Boomerang Nebula |
1 person marked this as a favorite. |

I was thinking about the Pathfinder 2.0 play test and I was wondering how many participants Paizo would need in order to get feedback that is representative of the entire population of Pathfinder players. It turns out that the number is surprisingly small if my base assumptions are correct. These are my assumptions:
* There are 1,000,000 (1 million) or less Pathfinder players.
* The people within the play test are a random selection of the main population.
Then if I select the following parameters:
* A confidence level of 99%. Which means your answer is wrong 1% of the time.
* A confidence interval (margin of error) of 5%. This means that the true answer will fall within plus or minus 5% of the value obtained 99% of the time (since that is the confidence level selected).
Based on my assumptions and the criteria selected, it turns out that the minimum number of play testers required is: 665 people.
To put this into context with an example.
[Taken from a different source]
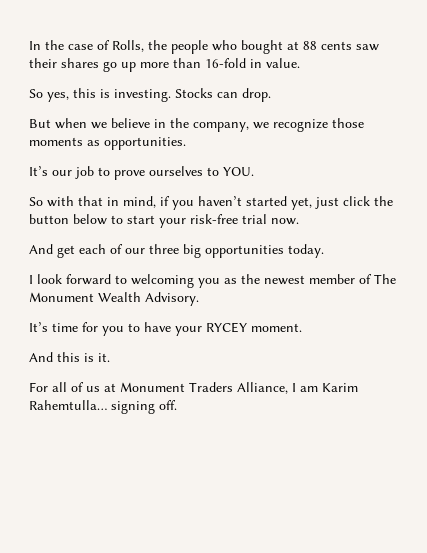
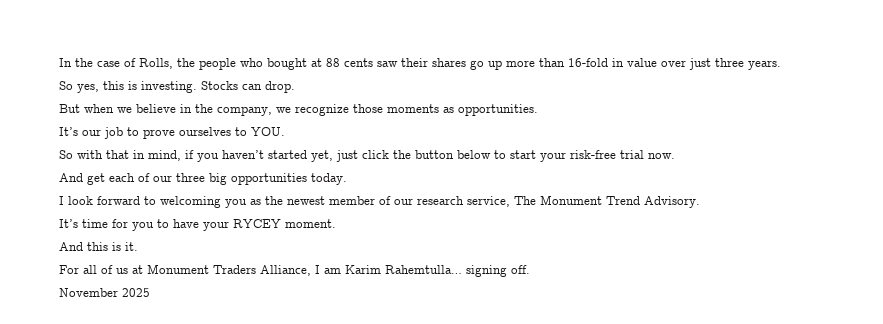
[266,58,300,68] value. -> [627,58,781,70] value over just three years.
(372, 279) none -> [394,196,510,207] our research service,
[98,292,141,302] Wealth -> [606,196,640,205] Trend
(177, 405) none -> [59,288,150,297] // November 2025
If Paizo were to ask 665 play testers the question: should goblins be a core race? And the response was 80% "yes". Then they could be 99% sure that if they were to ask all 1 million Pathfinder players the same question the "yes" response would be in the range of 75% - 85%.
The parameters I have chosen may not be accurate, this website has a calculator which lets you vary the parameters.
https://www.surveysystem.com/sscalc.htm

Fuzzypaws |

The people within the play test are NOT a random selection of the main population. They are those who are most invested.
That said, yes, you don't actually need a ton of people to accurately represent a large population overall. And there will certainly be more than 665 testers, between the people active on these boards, the groups they game with, and all the silent folk who don't actually post on forums but will still take part in the playtest. (Heck, I've been silent for years and years but still actively GMed and bought products all this time.)

Boomerang Nebula |
1 person marked this as a favorite. |

There are a couple of problems with your assertions and even your example question is a strange choice, because most answers to that are probably independent from the playtest.
The only real problem is whether the group of play testers chosen is sufficiently random. As Fuzzypaws pointed out, participants of the play test are likely to be the most engaged people in the hobby so whatever question you pose needs to be independent of the level of engagement to obtain the most accurate results.

Mathmuse |

The first step of a statistical analysis or data science project is to figure out what kind of analysis will satisfy the customer's needs. Boomerang Nebula started calculating the necessary sample size before asking the question, "What is being sampled?"
The playtest is not a sampling of Pathfinder players. The playtest is a test of a new gaming system. The game, not the players, has to be sampled. Hence, the total number of Pathfinder 1st Edition players is irrelevant.
The playtest ought to identify the places where the design of Pathfinder 2nd Edition does not match the design goals of Pathfinder 2nd Edition. See the Extra Credits video on Break Points for an example of how such disparities occur. Therefore, what the playtest is sampling is encounters in the game. A party typically has ten encounters before leveling up, and if we want to test all levels, the entire sample for one character would be 200 encounters. And then we want to test the variety of the characters, too. Do human paladins work as we expect? What about goblin paladins, then? Okay, we don't have expectations for goblin paladins, since that sounds almost like a contradiction, but will they be characters worth playing in PF2? Eight races, er I mean ancestries, and twelve classes makes 96 ancestry-class combinations. 200 times 96 equals 19,200, but that ignores that each encounter involves four characters. Let's not get into the possible combinations of characters in a party. Instead, we make up reasonable parties with the roles filled, so we could look at 19,200/4 = 4,800 encounters. However, statistical sampling assumes independence between samples. The results for a CR6 encounter with a particular group of four 5th-level characters are strongly correlated to the results for a CR5 encounter with the same group of characters at 4th level. Due to those correlations, we could make do with a much smaller sample.
Given the enthusiasm expressed about the PF2 playtest, we will have enough playtesters to cover all those encounters.